▸ Information provided:
◇ ◇ ◇ ◇ ◇ ◇ ◇
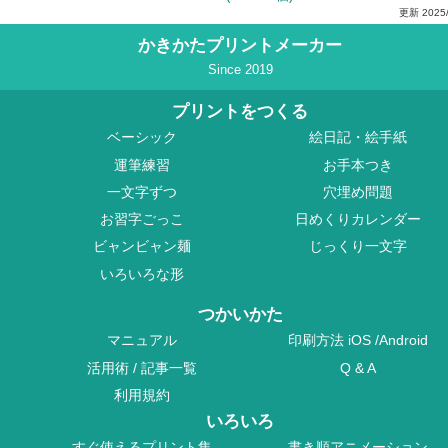
更新
2025
かきかたプリントメーカー
Since 2019
プリントをつくる
ベーシック
絵日記・絵手紙
運筆練習
お手本つき
一文字ずつ
穴埋め問題
お習字ごっこ
日めくりカレンダー
ビャンビャン麺
じっくり一文字
いろいろな形
つかいかた
マニュアル
印刷方法
iOS
/
Android
活用術
/
記事一覧
Q & A
利用規約
いろいろ
すぐ使えるプリント集
書き順アニメーション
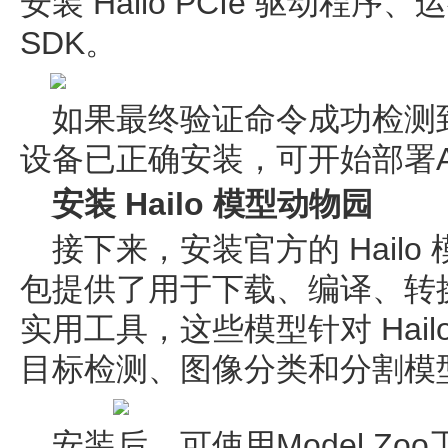
安装 Hailo PCIe 驱动程序、
SDK。
如果最终验证命令成功检测到加速
设备已正确安装，可开始部署A
安装 Hailo 模型动物园
接下来，安装官方的 Hail
包提供了用于下载、编译、转换
实用工具，这些模型针对 Hai
目标检测、图像分类和分割模
安装后，可使用Model Zo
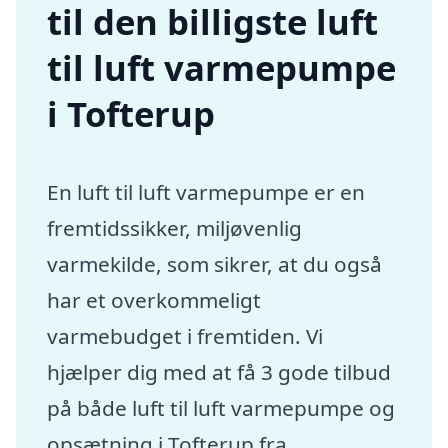
til den billigste luft
til luft varmepumpe
i Tofterup
En luft til luft varmepumpe er en
fremtidssikker, miljøvenlig
varmekilde, som sikrer, at du også
har et overkommeligt
varmebudget i fremtiden. Vi
hjælper dig med at få 3 gode tilbud
på både luft til luft varmepumpe og
opsætning i Tofterup fra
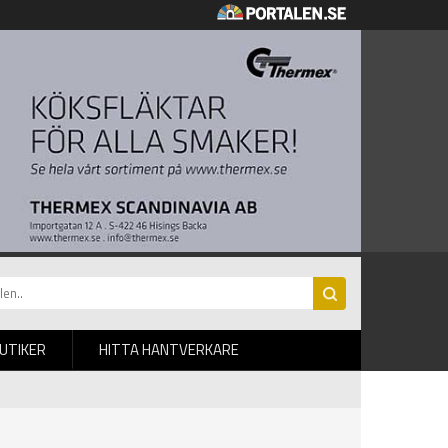
BUTIKER
HITTA HANTVERKARE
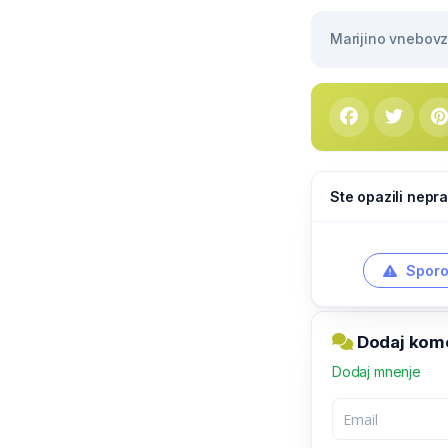
Marijino vnebovze
Ste opazili nepra
Sporo
Dodaj kome
Dodaj mnenje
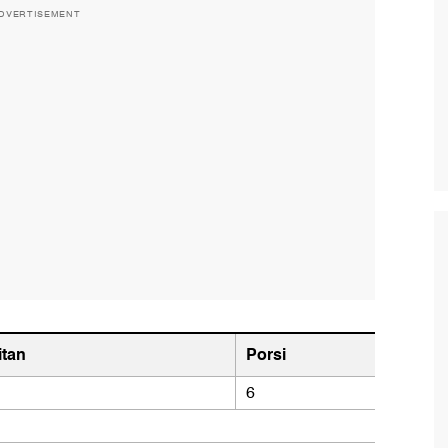
DVERTISEMENT
itan
Porsi
6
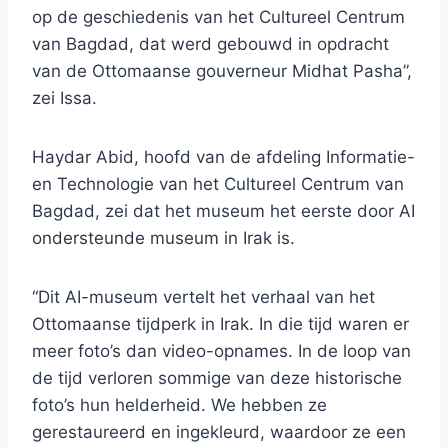
op de geschiedenis van het Cultureel Centrum
van Bagdad, dat werd gebouwd in opdracht
van de Ottomaanse gouverneur Midhat Pasha”,
zei Issa.
Haydar Abid, hoofd van de afdeling Informatie-
en Technologie van het Cultureel Centrum van
Bagdad, zei dat het museum het eerste door AI
ondersteunde museum in Irak is.
“Dit AI-museum vertelt het verhaal van het
Ottomaanse tijdperk in Irak. In die tijd waren er
meer foto’s dan video-opnames. In de loop van
de tijd verloren sommige van deze historische
foto’s hun helderheid. We hebben ze
gerestaureerd en ingekleurd, waardoor ze een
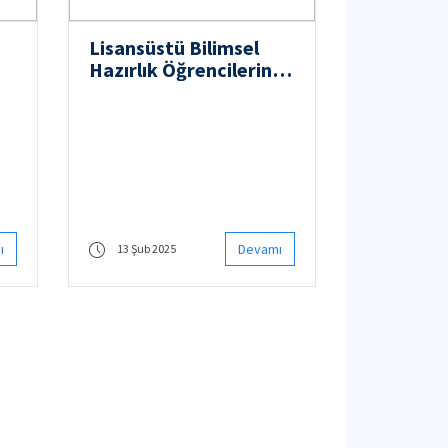
Lisansüstü Bilimsel
Hazırlık Öğrencilerinin
Ders Kayıtları
Hakkında
ı
Devamı
13 Şub 2025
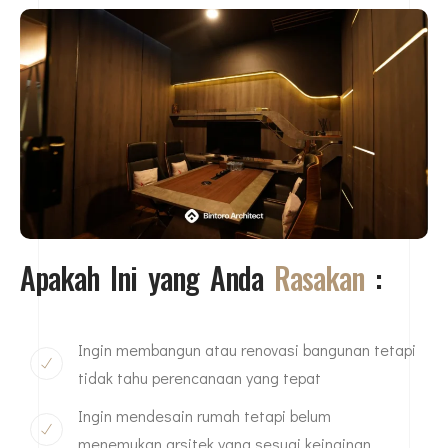
Apakah Ini yang Anda
Rasakan
:
Ingin membangun atau renovasi bangunan tetapi
tidak tahu perencanaan yang tepat
Ingin mendesain rumah tetapi belum
menemukan arsitek yang sesuai keinginan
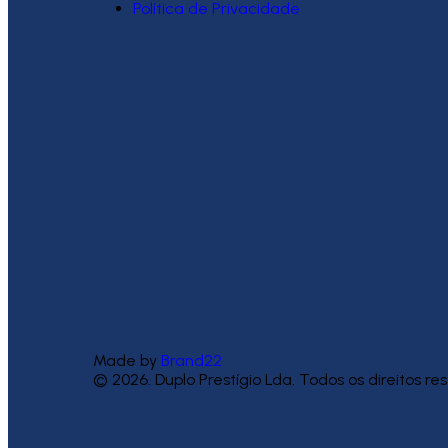
Política de Privacidade
Made by
Brand22
© 2026. Duplo Prestígio Lda. Todos os direitos r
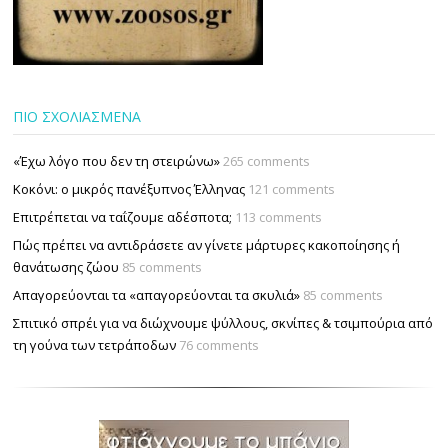
ΠΙΟ ΣΧΟΛΙΑΣΜΕΝΑ
«Έχω λόγο που δεν τη στειρώνω»
265 comments
Κοκόνι: ο μικρός πανέξυπνος Έλληνας
121 comments
Επιτρέπεται να ταΐζουµε αδέσποτα;
113 comments
Πώς πρέπει να αντιδράσετε αν γίνετε μάρτυρες κακοποίησης ή
θανάτωσης ζώου
85 comments
Απαγορεύονται τα «απαγορεύονται τα σκυλιά»
85 comments
Σπιτικό σπρέι για να διώχνουμε ψύλλους, σκνίπες & τσιμπούρια από
τη γούνα των τετράποδων
76 comments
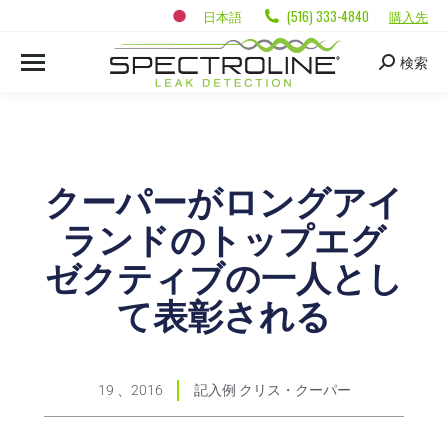
日本語
(516) 333-4840
購入先
検索
クーパーがロングアイ
ランドのトップエグ
ゼクティブの一人とし
て表彰される
19 、2016
記入例
クリス・クーパー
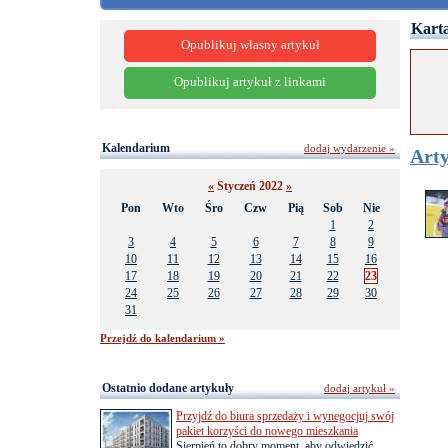
Karta
Opublikuj własny artykuł
Opublikuj artykuł z linkami
Kalendarium
dodaj wydarzenie »
Arty
«
Styczeń 2022
»
Pon
Wto
Śro
Czw
Pią
Sob
Nie
1
2
3
4
5
6
7
8
9
10
11
12
13
14
15
16
17
18
19
20
21
22
23
24
25
26
27
28
29
30
31
Przejdź do kalendarium »
Ostatnio dodane artykuły
dodaj artykuł »
Przyjdź do biura sprzedaży i wynegocjuj swój
pakiet korzyści do nowego mieszkania
Sierpień to dobry moment, aby odwiedzić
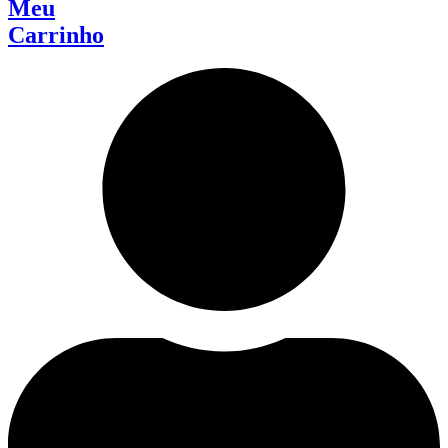
Meu
Carrinho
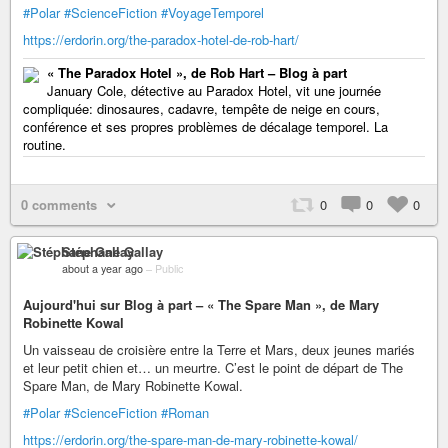
#Polar
#ScienceFiction
#VoyageTemporel
https://erdorin.org/the-paradox-hotel-de-rob-hart/
« The Paradox Hotel », de Rob Hart – Blog à part
January Cole, détective au Paradox Hotel, vit une journée
compliquée: dinosaures, cadavre, tempête de neige en cours,
conférence et ses propres problèmes de décalage temporel. La
routine.
0 comments
0
0
0
Stéphane Gallay
about a year ago
–
Public
Aujourd'hui sur Blog à part – « The Spare Man », de Mary
Robinette Kowal
Un vaisseau de croisière entre la Terre et Mars, deux jeunes mariés
et leur petit chien et… un meurtre. C’est le point de départ de The
Spare Man, de Mary Robinette Kowal.
#Polar
#ScienceFiction
#Roman
https://erdorin.org/the-spare-man-de-mary-robinette-kowal/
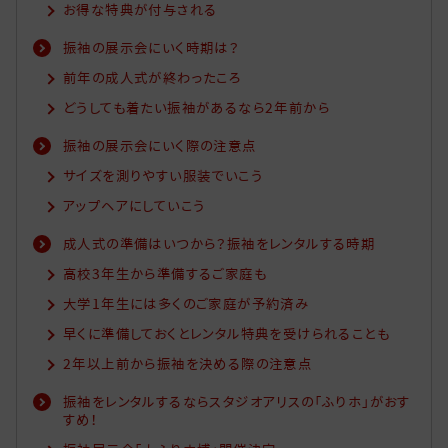
お得な特典が付与される
振袖の展示会にいく時期は？
前年の成人式が終わったころ
どうしても着たい振袖があるなら2年前から
振袖の展示会にいく際の注意点
サイズを測りやすい服装でいこう
アップヘアにしていこう
成人式の準備はいつから？振袖をレンタルする時期
高校3年生から準備するご家庭も
大学1年生には多くのご家庭が予約済み
早くに準備しておくとレンタル特典を受けられることも
2年以上前から振袖を決める際の注意点
振袖をレンタルするならスタジオアリスの「ふりホ」がおす
すめ！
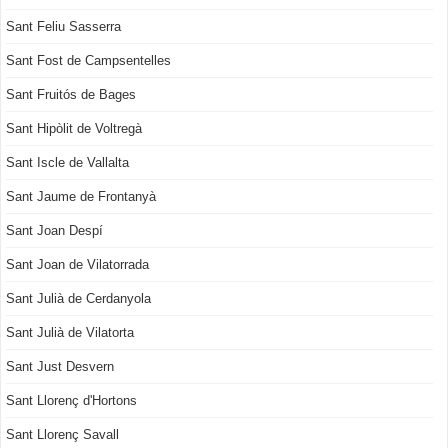
Sant Feliu Sasserra
Sant Fost de Campsentelles
Sant Fruitós de Bages
Sant Hipòlit de Voltregà
Sant Iscle de Vallalta
Sant Jaume de Frontanyà
Sant Joan Despí
Sant Joan de Vilatorrada
Sant Julià de Cerdanyola
Sant Julià de Vilatorta
Sant Just Desvern
Sant Llorenç d'Hortons
Sant Llorenç Savall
◇ ◇ ◇ ◇ ◇ ◇ ◇
▸ Required action:
Starting at the line above that has "τη γούνα των τετράποδων" and ending at the line that has "Stéphane Gallay", copy each line exactly, leaving the pictures out and adding nothing.

▸ Answer to this problem:
τη γούνα των τετράποδων
76 comments
日本語
(516) 333-4840
購入先
検索
クーパーがロングアイ
ランドのトップエグ
ゼクティブの一人とし
て表彰される
19 、2016
記入例
クリス・クーパー
Karta
Opublikuj własny artykuł
Opublikuj artykuł z linkami
Kalendarium
dodaj wydarzenie »
Arty
«
Styczeń 2022
»
Pon
Wto
Śro
Czw
Pią
Sob
Nie
1
2
3
4
5
6
7
8
9
10
11
12
13
14
15
16
17
18
19
20
21
22
23
24
25
26
27
28
29
30
31
Przejdź do kalendarium »
Ostatnio dodane artykuły
dodaj artykuł »
Przyjdź do biura sprzedaży i wynegocjuj swój
pakiet korzyści do nowego mieszkania
Sierpień to dobry moment, aby odwiedzić
Meu
Carrinho
#Polar
#ScienceFiction
#VoyageTemporel
https://erdorin.org/the-paradox-hotel-de-rob-hart/
« The Paradox Hotel », de Rob Hart – Blog à part
January Cole, détective au Paradox Hotel, vit une journée
compliquée: dinosaures, cadavre, tempête de neige en cours,
conférence et ses propres problèmes de décalage temporel. La
routine.
0 comments
0
0
0
Stéphane Gallay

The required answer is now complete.